Lorsqu’une guerre éclate, elle est souvent le résultat d’une erreur de jugement d’un camp quant à ses propres capacités et intentions par rapport à celles de son adversaire. Comme l’a écrit l’historien Carroll Quigley dans son œuvre majeure, Tragédie et Espoir :
« Telle est la fonction principale de la guerre : démontrer de la manière la plus concluante possible aux esprits égarés qu’ils se trompent en ce qui concerne les relations de pouvoir. »
Si le perdant d’une guerre avait pu comprendre son issue à l’avance, s’il avait été lucide et objectif dans son analyse, il aurait pu fait le nécessaire pour l’éviter, même moyennant des concessions parfois douloureuses à un rival plus fort. De nombreux exemples historiques correspondent à cette description, comme l’erreur de jugement de l’Allemagne pendant la Première Guerre Mondiale et celle du Japon pendant la Seconde. Aujourd’hui, la sous-estimation de la Russie par l’Occident et l’entêtement des gouvernements ukrainien et occidentaux à poursuivre une guerre perdante au prix de grands sacrifices, sont également des exemples flagrants de la sagesse de cette phrase de Quigley.
Ne vous réjouissez jamais de la guerre
La décision de partir en guerre ayant des conséquences graves et imprévisibles, il ne faut pas la prendre à la légère, mais avec réticence. C’est pourquoi il faut prendre acte de cette phrase du philosophe hispano-américain George Santayana :
« Prendre plaisir à la guerre est un mérite pour le soldat, une qualité dangereuse pour le capitaine et un véritable crime pour l’homme d’État. »
Malheureusement, plusieurs dirigeants occidentaux récents, du président américain Bush avec la guerre en Afghanistan, au Premier ministre britannique Tony Blair avec la guerre en Irak, en passant par le président Sarkozy avec la guerre en Libye, ont confirmé cette citation de Santayana par leur indifférence et insensibilité aux conséquences de l’action militaire. Ces guerres ont causé des centaines de milliers de morts parmi la population civile et des dizaines de millions de personnes déplacées. Il est tout simplement scandaleux que de tels actes n’aient pas de conséquences, même pas dans les sondages.
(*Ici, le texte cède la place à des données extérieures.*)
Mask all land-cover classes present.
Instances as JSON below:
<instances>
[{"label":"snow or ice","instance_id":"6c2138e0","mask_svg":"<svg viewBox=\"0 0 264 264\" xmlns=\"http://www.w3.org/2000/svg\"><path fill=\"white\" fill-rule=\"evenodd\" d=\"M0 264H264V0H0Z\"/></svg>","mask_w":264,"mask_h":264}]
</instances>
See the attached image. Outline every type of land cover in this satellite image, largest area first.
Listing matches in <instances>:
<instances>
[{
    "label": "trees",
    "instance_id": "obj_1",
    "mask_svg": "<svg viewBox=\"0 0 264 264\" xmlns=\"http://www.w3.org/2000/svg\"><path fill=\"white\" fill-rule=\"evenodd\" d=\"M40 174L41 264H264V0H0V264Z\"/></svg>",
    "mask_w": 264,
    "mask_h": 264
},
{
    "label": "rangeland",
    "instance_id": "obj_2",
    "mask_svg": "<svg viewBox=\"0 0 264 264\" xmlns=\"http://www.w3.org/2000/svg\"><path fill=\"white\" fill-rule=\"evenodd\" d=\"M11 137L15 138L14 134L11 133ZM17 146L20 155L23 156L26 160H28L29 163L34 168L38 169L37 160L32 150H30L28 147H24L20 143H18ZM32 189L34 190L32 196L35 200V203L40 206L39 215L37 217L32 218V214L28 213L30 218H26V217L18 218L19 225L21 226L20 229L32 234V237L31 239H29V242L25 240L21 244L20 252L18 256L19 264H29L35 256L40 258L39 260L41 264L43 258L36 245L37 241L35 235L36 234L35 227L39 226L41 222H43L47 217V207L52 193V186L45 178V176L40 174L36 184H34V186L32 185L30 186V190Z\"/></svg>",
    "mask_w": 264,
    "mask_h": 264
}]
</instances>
En cette période de bouleversements mondiaux, dû au crépuscule d’une domination occidentale vieille de plusieurs siècles, il y a clairement des leçons à tirer. La cuisante défaite géostratégique qui menace la classe politique occidentale devrait être une occasion et une raison de tenir compte à nouveau de la sagesse de Clausewitz. Une nouvelle politique étrangère pacifique doit être construite, pratiquement de toutes pièces, aux États-Unis et en Europe occidentale, fondée exclusivement sur le principe de défense, la guerre étant l’instrument de dernier recours, non seulement dans les mots mais aussi dans les actes.
Le Courrier des Stratèges
Pensez par vous-même
Il est tout simplement scandaleux que de tels actes n’aient pas de conséquences, même pas dans les sondages…
Ce ne serait pas le cas si les medias mainstream faisaient leur boulot… donc si leurs contenus n’étaient pas sous contrôle (de ceux qui veulent les guerres peut-être?)
Bonjour, oui d’accord avec vous, mais il n’y a pas que cela. Car la majorité a été habitué, voire indoctrinée, a une certain impunité de leur représentants politiques. Et s’ils ne sont que nos représentants dans un systeme démocratique, ils ne font alors qu’exécuter la volonté du peuple? Dans ce ce cas, c’est le peuple qui est responsable, pas eux, ou du moins la majorité qui les ont votés est responsable? Ceci était l’argument de Napoléon III, et reste implicitement valable aujourd’hui. Bref…
Cdt
Finn Andreen
Sur le fond, je suis en accord avec l’article. Cependant, j’aurais plutôt dit que c’est pour les Etats-Unis (*) que la guerre est un moyen comme un autre de leur politique impérialiste, tant ils sont indifférents aux conséquences de leurs actions pour les populations.
Et les pays européens sont devenus les auxiliaires de cette politique, findamentalement sous-tendue par une morale judéo-calviniste qui veut que la fin justifie les moyens quels qu’ils soient. Voilà à quoi à servi l’OTAN…
Les Européens ont aussi adopté la rhétorique de guerre de leur(s) suzerain(s), à savoir faire passer l’ennemi pour l’agresseur de manière à rendre la guerre inévitable, en justifiant des mensonges éhontés (couveuses débranchées, ADM de Saddam Hussein…). Le tout à des fins de communication auprès des populations de manière à rester dans les clous du droit onusien qui autorise la guerre en cas de légitime défense .
Et si aucun de ces faux prétextes ne fonctionne, on invoquera le « droit humanitaire » et un « tyran » qu’il faut évincer (par tous moyens là aussi) pour justifier les combats.
Si, à la suite du traumatisme du Vietnam, les Etats-Unis engagent peu de forces (ou pas du tout) en faisant la guerre par proxys (« terroristes » compris), les Européens feraient bien de se rendre compte qu’ils peuvent passer du statut d’auxiliaire des Etats-Unis à celui de proxy dans leurs guerres sans fin….
(*) On devrait même mentionner l’axe israélo-américain, tant ces deux pays ont des points communs er des intérêts inextricablement liés.
Merci de votre analyse pertinente.
Je signale le dernier ouvrage qu’ait écrit René Girard « Achever Clausewitz » dans lequel il dit que les moyens guerriers sont devenus des fins. René Girard fait de Clausewitz le témoin fasciné d’une accélération de l’histoire. Hanté par le conflit franco-allemand, ce stratège éclaire, mieux qu’aucun autre, le mouvement qui va détruire l’Europe. « Achever Clausewitz « , c’est lever un tabou : celui qui nous empêchait de voir que l’apocalypse pourrait commencer. Car la violence des hommes, échappant à tout contrôle, menace aujourd’hui la planète entière.
Il est utile d’avoir à l’esprit qu’il y a toujours un bouc émissaire désigné pour justifier la violence qui ne peut s’éteindre que lorsqu’on met ce mécanisme en lumière.